EXTRACTED INFORMATION:
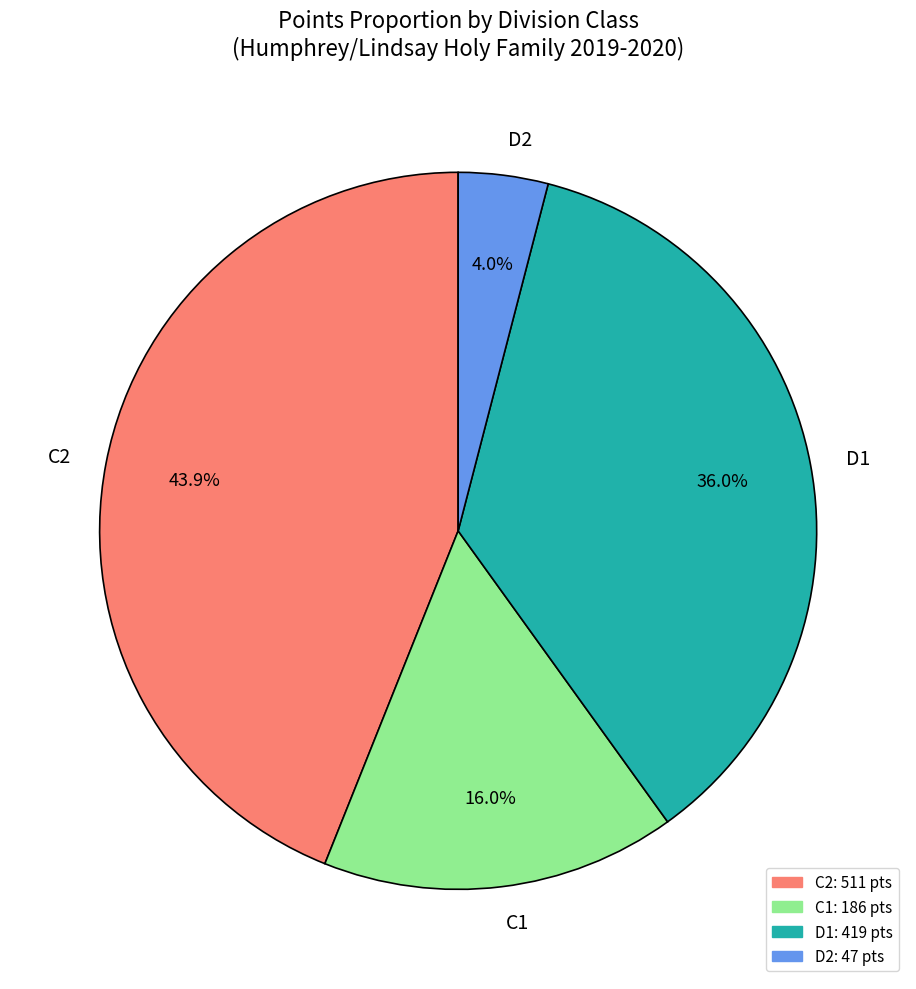

Is there any slice that represents more than half of the pie?

No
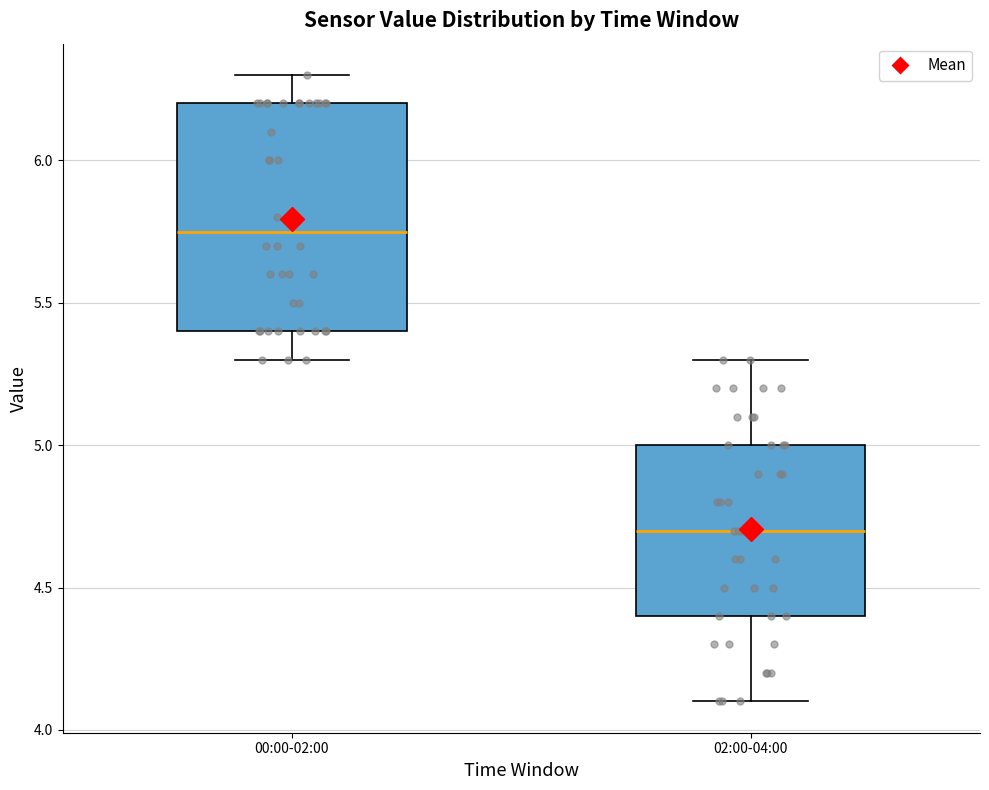

Which box is the tallest, from its lower edge to its upper edge?

00:00-02:00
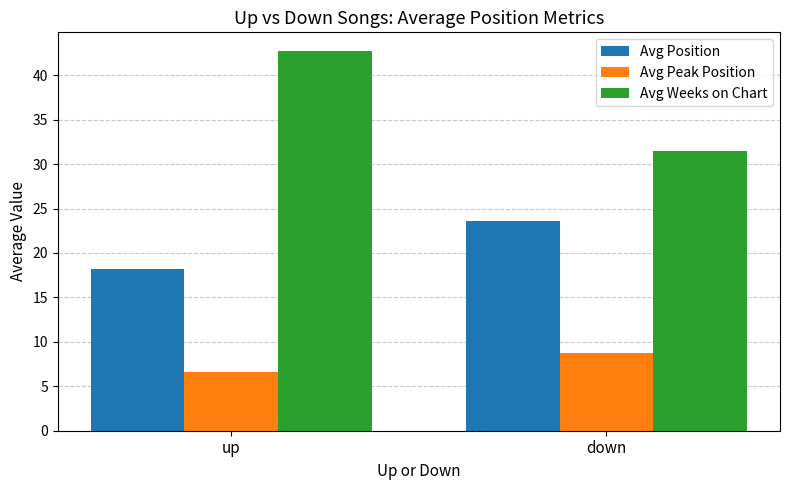

Reading right to left, list all the values displayed in this chart.

Avg Position: down=23.6	up=18.2
Avg Peak Position: down=8.8	up=6.6
Avg Weeks on Chart: down=31.5	up=42.7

PROMPT: Could you update the items above by replacing "box" with "bar" and leaving everything else unchanged? Write out all of them without the pictures.

YOUR RESPONSE:
Is there any slice that represents more than half of the pie?

No

Which bar is the tallest, from its lower edge to its upper edge?

00:00-02:00

Reading right to left, list all the values displayed in this chart.

Avg Position: down=23.6	up=18.2
Avg Peak Position: down=8.8	up=6.6
Avg Weeks on Chart: down=31.5	up=42.7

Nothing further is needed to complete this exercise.